国内線の航空会社の新規参入は、大手傘下や外資系を除けばフジドリームエアラインズ以来、14年ぶりとなる。
6月末に予定する新潟と札幌丘珠空港を結ぶ路線の就航に向けて、現在各部署の連携や緊急時の対応などについて最終確認に入っていた。
トキエア 長谷川政樹 社長:
それぞれの部署が協力・連携して飛行機が飛ぶが、その際の規定がきちんと“横軸”で入っているかどうか。一体感というか、隣の部署ともきちんとコミュニケーションをとる。社員はそんな自覚を持って、今ざわざわと動いているところ
気になる運航スケジュールや運賃も国との最終調整の段階に入っていて、長谷川社長は毎日のように航空局と電話でやりとりをしているという。
トキエア 長谷川政樹 社長:
「課題があった」「クリアした」と思うと、また課題が出てくる…。その繰り返し。とはいえ、今はもう社員も100人以上いるので、みんなが一人一人「自分が解決する」という自覚の中で対応している
課題は“新潟の認知度”「まだまだ低い」
無事に就航ができたとしても、新潟からの利用だけでなく、就航先から新潟に来る需要もなくては、路線は継続できない。

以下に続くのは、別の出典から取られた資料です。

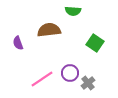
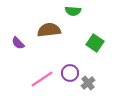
purple semicircle: rotated 24 degrees counterclockwise
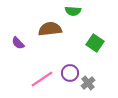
brown semicircle: moved 1 px right, 1 px up
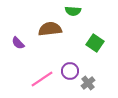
purple circle: moved 2 px up
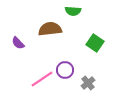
purple circle: moved 5 px left, 1 px up
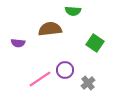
purple semicircle: rotated 40 degrees counterclockwise
pink line: moved 2 px left
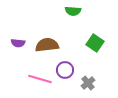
brown semicircle: moved 3 px left, 16 px down
pink line: rotated 50 degrees clockwise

新潟、そしてトキエアの認知度に関しては、大きな課題を残していると長谷川社長は話す。
トキエア 長谷川政樹 社長:
北海道の人への認知度は正直言って、まだまだ低いと思っている。新潟にどんなものがあるか、まだ十分伝わっていない。北海道の商工会議所とか、色んなところと連携しながら「トキエアをまずは知ってもらう」ということが必要なので、そういったPR活動も並行して色々対応している
トキエア 長谷川政樹 社長:
芸妓の文化もあるので、そういった文化的なこと、食、あとはスポーツ。サッカーもJ1のチームがあるので。新潟県とも一緒に北海道に出向いて、積極的にPRをやっていきたい
就航後の展望は…「世界に照準」
トキエアが就航後に目指すのは、“人の輸送”だけではない。
トキエア 長谷川政樹 社長:
なかなか県外に運び切れていない食材などあると思う。そういったものを飛行機で、瞬間移動とは言わないが、早いスピードなので、そこに乗せられるような物の開発・開拓。そういったところで議論をしているところ。逆に、北海道の物も(飛行機で)新潟に午前中のうちには届くので、「空港に行けばこういった物が手に入る」とか、お客様のところにまで届く仕組みを早く確立して利用いただきたい
さらに、トキエアでは積極的に外国人を社員に採用。
「世界照準を見失わないように」と、海外企業との連携や航空人材の育成施設の整備も模索し、世界を見据えた組織づくりを目指す。
トキエア 長谷川政樹 社長:
海外企業からもかなり興味をいただいている。海外の皆さんが揃って日本・東京に来て、カンファレンスとか色々あるが、そういった時も意外と皆さんに知っていただいているというのは感じる。やはり取引先でも日本国内だけを見ているのではなくて、海外の航空会社で興味を持っているようなところと連携したり。整備もそうだが、効率よく対応してもらえるのであれば、国内にこだわらずお願いしていく
子ども名義の出資も…期待を乗せた”翼”
一方で、出資に関しては、企業だけでなく、個人が小口で出資できる仕組みも設けている。
佐渡市で事業計画を説明して回っていた際に、「自分の子どものためになんとか出資したい」などといった、地元の人の声を聞いたことがきっかけでこの仕組みを設けた。
中には、自分の子どもの名義で出資をする人もいるという。
トキエア 長谷川政樹 社長:
「次世代のために」ということで、一生懸命協力をいただいた。それに報いるような形で運航をきちっとやっていきたい
多くの県民の思いと夢を乗せて就航の日を目指すトキエア。長谷川社長は、空港周辺や地域産業の活性化に貢献したい考えだ。
(Q.新潟が“航空のまち”になることもできる?)
トキエア 長谷川政樹 社長:
十分あると思う。どんどんトキエアだけじゃなくて、新潟の産業を含めてPRをしていきたい。新潟の会社で当然、新潟の皆さんから乗ってもらうことを第一の目標につくった会社。目標を持って、ちゃんとお客様にお応えできるように準備を進めていきたい
新潟を羽ばたかせる新たな翼を担うまで、あと1カ月を切っている。